A month after the British invaded and burned Washington, they started their attack on Baltimore as Armstrong predicted. Throughout the night of September 13, 1814, the Royal Navy bombarded Fort Henry, yet the Patriots fought them off. The following morning, Francis Scott Key watched the Stars and Stripes wave in the wind over the fort, inspiring the poem which became “The Star-Spangled Banner.” (see Hold The Fort) Also known as "Madison's War" and the "Second War of Independence," the War of 1812 ended the following Christmas Eve with the Treaty of Ghent.

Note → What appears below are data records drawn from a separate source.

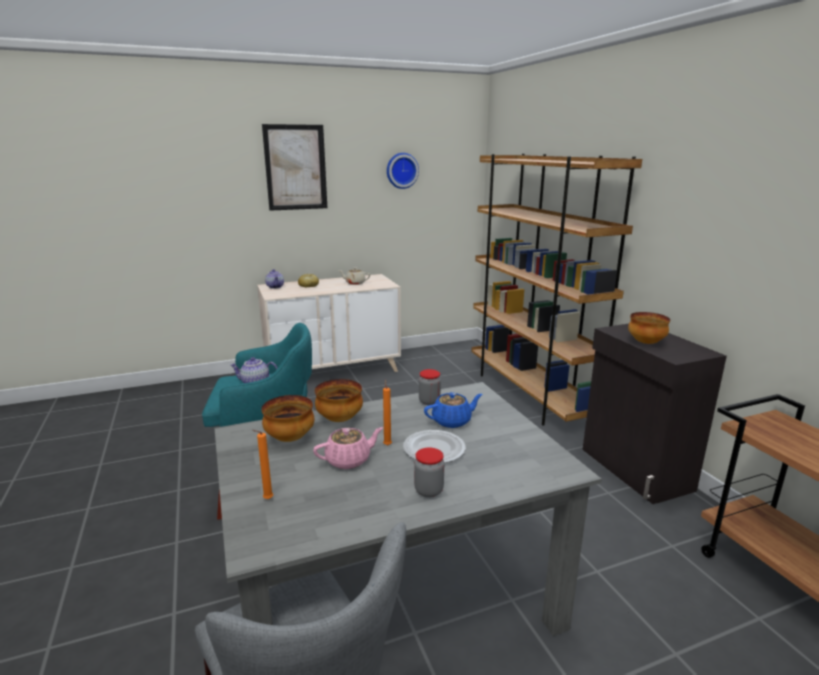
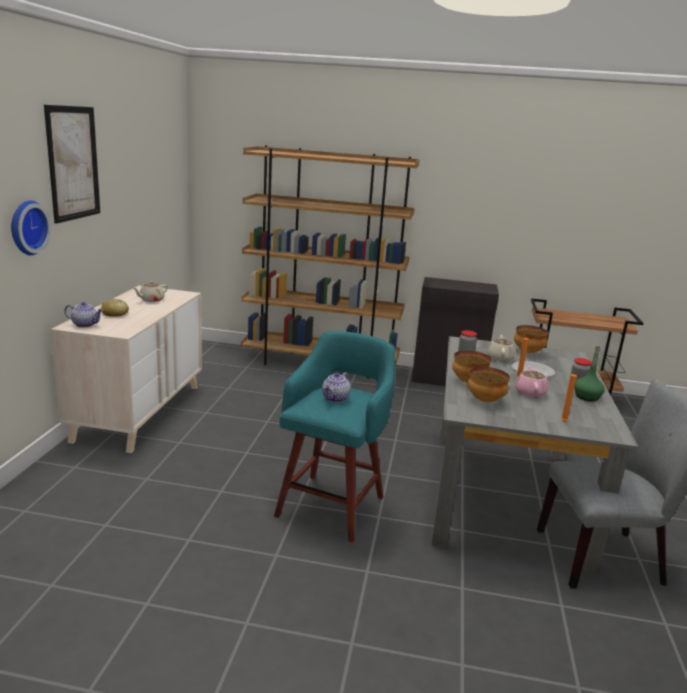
camera: 60 degrees left, 0 degrees up
(386, 505) = (586, 397): none -> green bottle
(401, 170) = (144, 161): wall clock -> wall clock (26, 227)
(452, 421) = (500, 358): blue teapot -> beige teapot
(646, 343) = (461, 287): bowl -> bowl (528, 352)

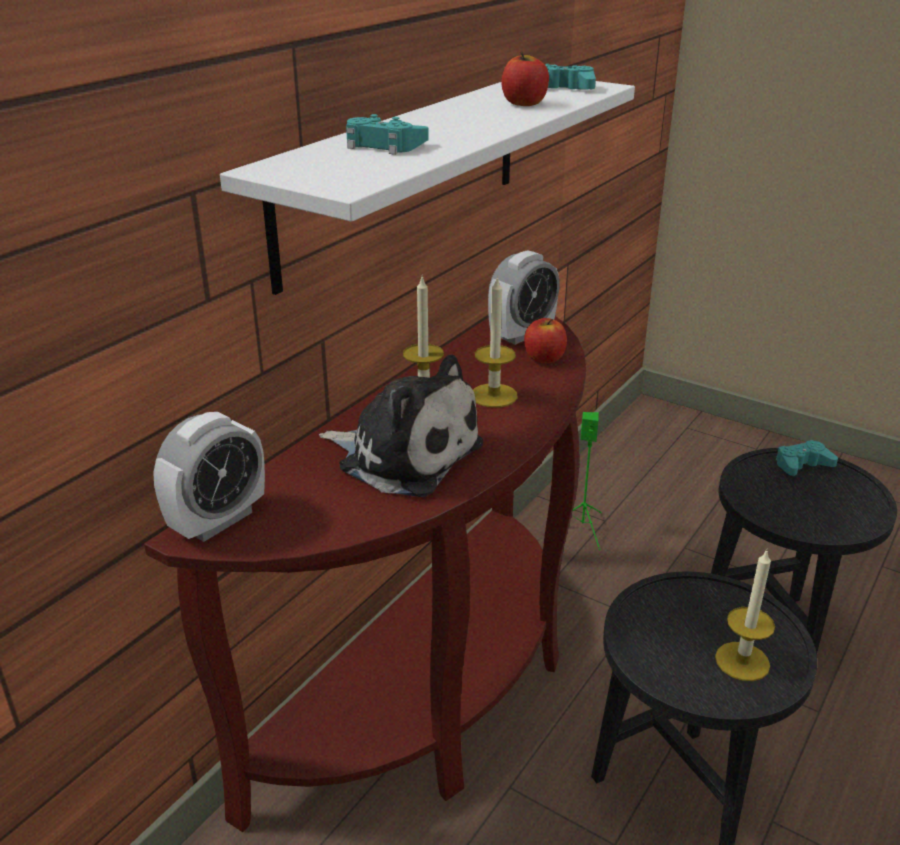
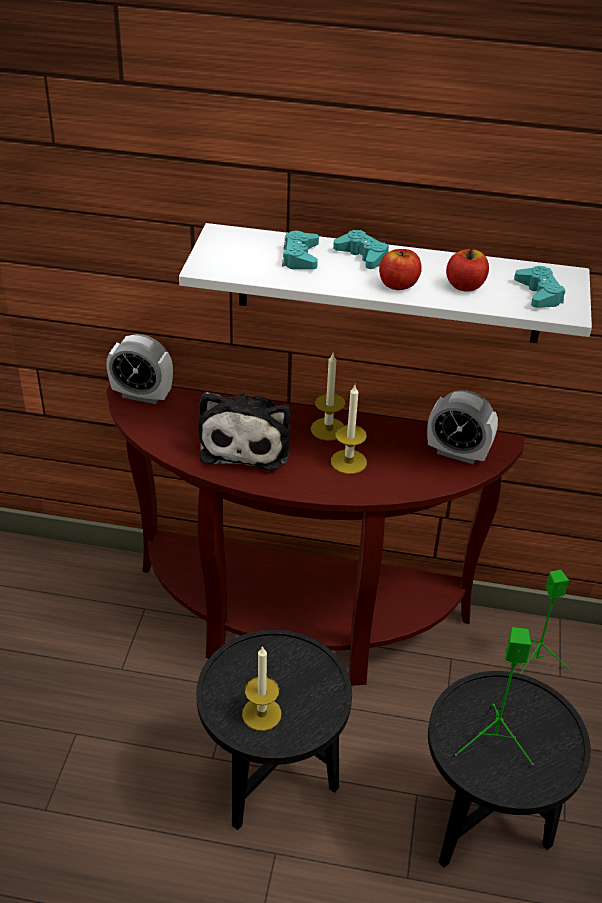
camera: 65 degrees right, 10 degrees up
(544, 358) = (425, 473): apple -> apple (398, 284)
(802, 464) = (554, 728): turquoise game controller -> turquoise game controller (362, 256)
(813, 502) = (495, 741): none -> green speaker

Most agree the British never meant to occupy Washington D.C., only to raze it, partly out of revenge and partly to discourage the Americans. Therefore, while many believe Providence sent the storm to save Washington, others argue it changed nothing. When Congress returned a few days later, they considered moving the capital seeing its vulnerable position and obvious destruction. However, the decision to stay triumphed by a very narrow margin. One wonders, had the British succeeded in completely flattening the city’s government buildings, would the vote to move have succeeded. Over the next four years, the capital was rebuilt around the skeletons of the surviving buildings. Despite the intense heat of the fires, the thick sandstone walls of the Executive Mansion and Capitol remained standing.